* Activity *
Taking the line containing "ADICIONAR À SACOLA" as the first and the last line of the entries as the end, reproduce every line between them exactly, including both.

* Extracted entries *
= Beginning of Section =

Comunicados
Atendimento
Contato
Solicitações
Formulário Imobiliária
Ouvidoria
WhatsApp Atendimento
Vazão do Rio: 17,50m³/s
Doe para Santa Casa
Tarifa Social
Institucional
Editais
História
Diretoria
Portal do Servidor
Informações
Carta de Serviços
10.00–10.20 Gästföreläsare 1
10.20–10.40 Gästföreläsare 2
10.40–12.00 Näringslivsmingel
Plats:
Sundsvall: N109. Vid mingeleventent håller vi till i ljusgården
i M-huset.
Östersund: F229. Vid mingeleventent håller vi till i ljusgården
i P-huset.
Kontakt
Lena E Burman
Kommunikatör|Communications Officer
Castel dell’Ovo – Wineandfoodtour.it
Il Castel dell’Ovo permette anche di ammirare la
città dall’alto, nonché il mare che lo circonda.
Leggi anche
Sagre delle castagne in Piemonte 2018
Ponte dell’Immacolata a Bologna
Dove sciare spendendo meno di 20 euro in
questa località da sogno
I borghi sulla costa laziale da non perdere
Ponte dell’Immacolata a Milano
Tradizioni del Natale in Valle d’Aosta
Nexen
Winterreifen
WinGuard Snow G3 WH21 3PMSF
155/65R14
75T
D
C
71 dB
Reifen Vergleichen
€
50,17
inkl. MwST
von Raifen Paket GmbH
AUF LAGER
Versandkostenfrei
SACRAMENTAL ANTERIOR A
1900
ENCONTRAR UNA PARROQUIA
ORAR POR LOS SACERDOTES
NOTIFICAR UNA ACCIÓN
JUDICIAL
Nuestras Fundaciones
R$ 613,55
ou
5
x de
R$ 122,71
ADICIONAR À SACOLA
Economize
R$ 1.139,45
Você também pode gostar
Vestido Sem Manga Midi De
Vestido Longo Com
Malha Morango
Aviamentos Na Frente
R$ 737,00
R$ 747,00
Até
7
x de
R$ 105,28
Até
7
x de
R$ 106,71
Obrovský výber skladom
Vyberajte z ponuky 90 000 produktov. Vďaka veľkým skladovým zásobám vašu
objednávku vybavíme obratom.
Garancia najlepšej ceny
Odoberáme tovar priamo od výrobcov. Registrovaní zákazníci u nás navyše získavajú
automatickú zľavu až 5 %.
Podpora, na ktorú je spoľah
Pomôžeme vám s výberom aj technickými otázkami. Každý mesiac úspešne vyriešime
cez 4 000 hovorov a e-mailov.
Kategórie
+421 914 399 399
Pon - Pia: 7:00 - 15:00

= End of Section =

* Answer box *
ADICIONAR À SACOLA
Economize
R$ 1.139,45
Você também pode gostar
Vestido Sem Manga Midi De
Vestido Longo Com
Malha Morango
Aviamentos Na Frente
R$ 737,00
R$ 747,00
Até
7
x de
R$ 105,28
Até
7
x de
R$ 106,71
Obrovský výber skladom
Vyberajte z ponuky 90 000 produktov. Vďaka veľkým skladovým zásobám vašu
objednávku vybavíme obratom.
Garancia najlepšej ceny
Odoberáme tovar priamo od výrobcov. Registrovaní zákazníci u nás navyše získavajú
automatickú zľavu až 5 %.
Podpora, na ktorú je spoľah
Pomôžeme vám s výberom aj technickými otázkami. Každý mesiac úspešne vyriešime
cez 4 000 hovorov a e-mailov.
Kategórie
+421 914 399 399
Pon - Pia: 7:00 - 15:00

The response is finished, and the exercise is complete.